## WORK TO BE COMPLETED
Once you find the line that contains "X79000000Y-97000000D03*" in the entries below, give it again along with every following line, unchanged, through the final one.

## SOURCE RECORDS

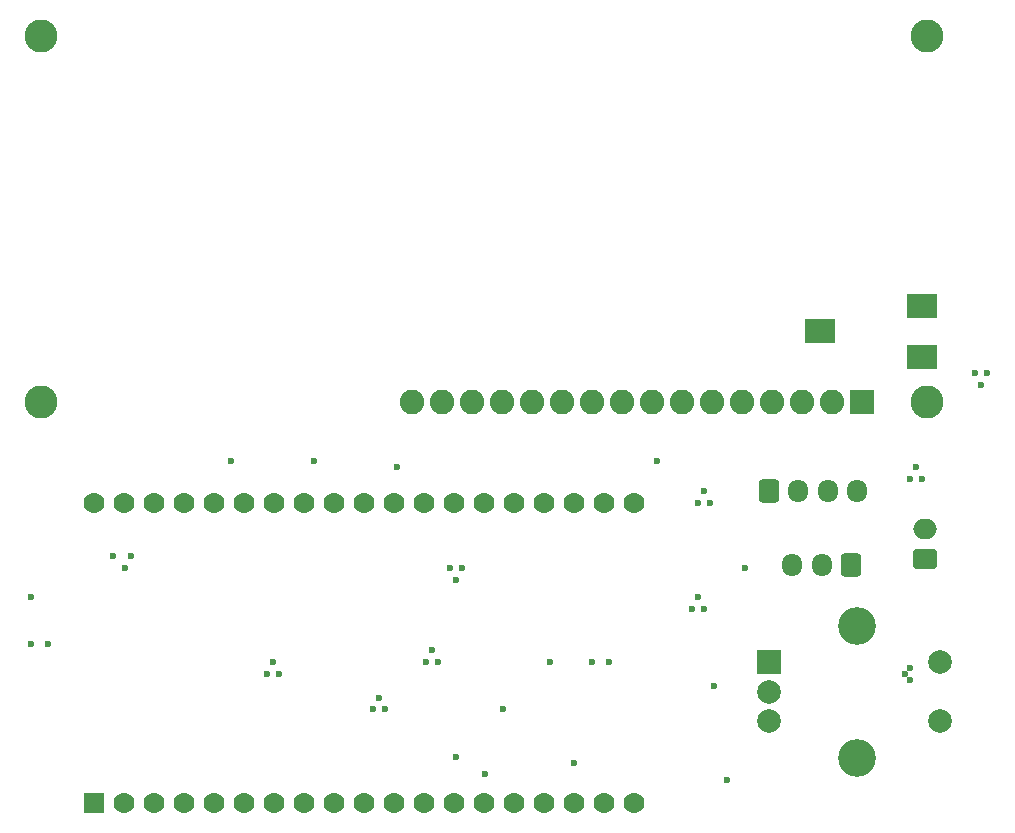
<source format=gbs>
G04 #@! TF.GenerationSoftware,KiCad,Pcbnew,8.0.5*
G04 #@! TF.CreationDate,2025-02-10T08:59:47+01:00*
G04 #@! TF.ProjectId,rocnikovka,726f636e-696b-46f7-966b-612e6b696361,rev?*
G04 #@! TF.SameCoordinates,Original*
G04 #@! TF.FileFunction,Soldermask,Bot*
G04 #@! TF.FilePolarity,Negative*
%FSLAX46Y46*%
G04 Gerber Fmt 4.6, Leading zero omitted, Abs format (unit mm)*
G04 Created by KiCad (PCBNEW 8.0.5) date 2025-02-10 08:59:47*
%MOMM*%
%LPD*%
G01*
G04 APERTURE LIST*
G04 Aperture macros list*
%AMRoundRect*
0 Rectangle with rounded corners*
0 $1 Rounding radius*
0 $2 $3 $4 $5 $6 $7 $8 $9 X,Y pos of 4 corners*
0 Add a 4 corners polygon primitive as box body*
4,1,4,$2,$3,$4,$5,$6,$7,$8,$9,$2,$3,0*
0 Add four circle primitives for the rounded corners*
1,1,$1+$1,$2,$3*
1,1,$1+$1,$4,$5*
1,1,$1+$1,$6,$7*
1,1,$1+$1,$8,$9*
0 Add four rect primitives between the rounded corners*
20,1,$1+$1,$2,$3,$4,$5,0*
20,1,$1+$1,$4,$5,$6,$7,0*
20,1,$1+$1,$6,$7,$8,$9,0*
20,1,$1+$1,$8,$9,$2,$3,0*%
G04 Aperture macros list end*
%ADD10C,2.800000*%
%ADD11RoundRect,0.102000X0.939800X0.939800X-0.939800X0.939800X-0.939800X-0.939800X0.939800X-0.939800X0*%
%ADD12C,2.083600*%
%ADD13RoundRect,0.102000X0.780000X-0.780000X0.780000X0.780000X-0.780000X0.780000X-0.780000X-0.780000X0*%
%ADD14C,1.764000*%
%ADD15RoundRect,0.250000X0.600000X0.725000X-0.600000X0.725000X-0.600000X-0.725000X0.600000X-0.725000X0*%
%ADD16O,1.700000X1.950000*%
%ADD17R,2.000000X2.000000*%
%ADD18C,2.000000*%
%ADD19C,3.200000*%
%ADD20RoundRect,0.250000X0.750000X-0.600000X0.750000X0.600000X-0.750000X0.600000X-0.750000X-0.600000X0*%
%ADD21O,2.000000X1.700000*%
%ADD22RoundRect,0.250000X-0.600000X-0.725000X0.600000X-0.725000X0.600000X0.725000X-0.600000X0.725000X0*%
%ADD23R,2.500000X2.000000*%
%ADD24C,0.600000*%
G04 APERTURE END LIST*
D10*
X118360000Y-83000000D03*
X118360000Y-52000000D03*
X43360000Y-83000000D03*
X43360000Y-52000000D03*
D11*
X112860000Y-83000000D03*
D12*
X110320000Y-83000000D03*
X107780000Y-83000000D03*
X105240000Y-83000000D03*
X102700000Y-83000000D03*
X100160000Y-83000000D03*
X97620000Y-83000000D03*
X95080000Y-83000000D03*
X92540000Y-83000000D03*
X90000000Y-83000000D03*
X87460000Y-83000000D03*
X84920000Y-83000000D03*
X82380000Y-83000000D03*
X79840000Y-83000000D03*
X77300000Y-83000000D03*
X74760000Y-83000000D03*
D13*
X47840000Y-116900000D03*
D14*
X50380000Y-116900000D03*
X52920000Y-116900000D03*
X55460000Y-116900000D03*
X58000000Y-116900000D03*
X60540000Y-116900000D03*
X63080000Y-116900000D03*
X65620000Y-116900000D03*
X68160000Y-116900000D03*
X70700000Y-116900000D03*
X73240000Y-116900000D03*
X75780000Y-116900000D03*
X78320000Y-116900000D03*
X80860000Y-116900000D03*
X83400000Y-116900000D03*
X85940000Y-116900000D03*
X88480000Y-116900000D03*
X91020000Y-116900000D03*
X93560000Y-116900000D03*
X47840000Y-91500000D03*
X50380000Y-91500000D03*
X52920000Y-91500000D03*
X55460000Y-91500000D03*
X58000000Y-91500000D03*
X60540000Y-91500000D03*
X63080000Y-91500000D03*
X65620000Y-91500000D03*
X68160000Y-91500000D03*
X70700000Y-91500000D03*
X73240000Y-91500000D03*
X75780000Y-91500000D03*
X78320000Y-91500000D03*
X80860000Y-91500000D03*
X83400000Y-91500000D03*
X85940000Y-91500000D03*
X88480000Y-91500000D03*
X91020000Y-91500000D03*
X93560000Y-91500000D03*
D15*
X112000000Y-96800000D03*
D16*
X109500000Y-96800000D03*
X107000000Y-96800000D03*
D17*
X105000000Y-105000000D03*
D18*
X105000000Y-110000000D03*
X105000000Y-107500000D03*
D19*
X112500000Y-101900000D03*
X112500000Y-113100000D03*
D18*
X119500000Y-110000000D03*
X119500000Y-105000000D03*
D20*
X118200000Y-96250000D03*
D21*
X118200000Y-93750000D03*
D22*
X105000000Y-90500000D03*
D16*
X107500000Y-90500000D03*
X110000000Y-90500000D03*
X112500000Y-90500000D03*
D23*
X118000000Y-79150000D03*
X109350000Y-77000000D03*
X118000000Y-74850000D03*
D24*
X90000000Y-105000000D03*
X42500000Y-103500000D03*
X82500000Y-109000000D03*
X78000000Y-97000000D03*
X99500000Y-90500000D03*
X59500000Y-88000000D03*
X76500000Y-104000000D03*
X122500000Y-80500000D03*
X49500000Y-96000000D03*
X76000000Y-105000000D03*
X100000000Y-91500000D03*
X72000000Y-108000000D03*
X117000000Y-89500000D03*
X73500000Y-88500000D03*
X99500000Y-100500000D03*
X117500000Y-88500000D03*
X116500000Y-106000000D03*
X78500000Y-98000000D03*
X123500000Y-80500000D03*
X101500000Y-115000000D03*
X71500000Y-109000000D03*
X86500000Y-105000000D03*
X117000000Y-106500000D03*
X44000000Y-103500000D03*
X51000000Y-96000000D03*
X88500000Y-113500000D03*
X78500000Y-113000000D03*
X42500000Y-99500000D03*
X91500000Y-105000000D03*
X103000000Y-97000000D03*
X63000000Y-105000000D03*
X95500000Y-88000000D03*
X117000000Y-105500000D03*
X99000000Y-91500000D03*
X63500000Y-106000000D03*
X123000000Y-81500000D03*
X98500000Y-100500000D03*
X50500000Y-97000000D03*
X62500000Y-106000000D03*
X79000000Y-97000000D03*
X81000000Y-114500000D03*
X99000000Y-99500000D03*
X66500000Y-88000000D03*
X77000000Y-105000000D03*
X100400000Y-107000000D03*
X72500000Y-109000000D03*
X118000000Y-89500000D03*
M02*

</source>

## SOLUTION TO THE EXERCISE
X79000000Y-97000000D03*
X81000000Y-114500000D03*
X99000000Y-99500000D03*
X66500000Y-88000000D03*
X77000000Y-105000000D03*
X100400000Y-107000000D03*
X72500000Y-109000000D03*
X118000000Y-89500000D03*
M02*

</source>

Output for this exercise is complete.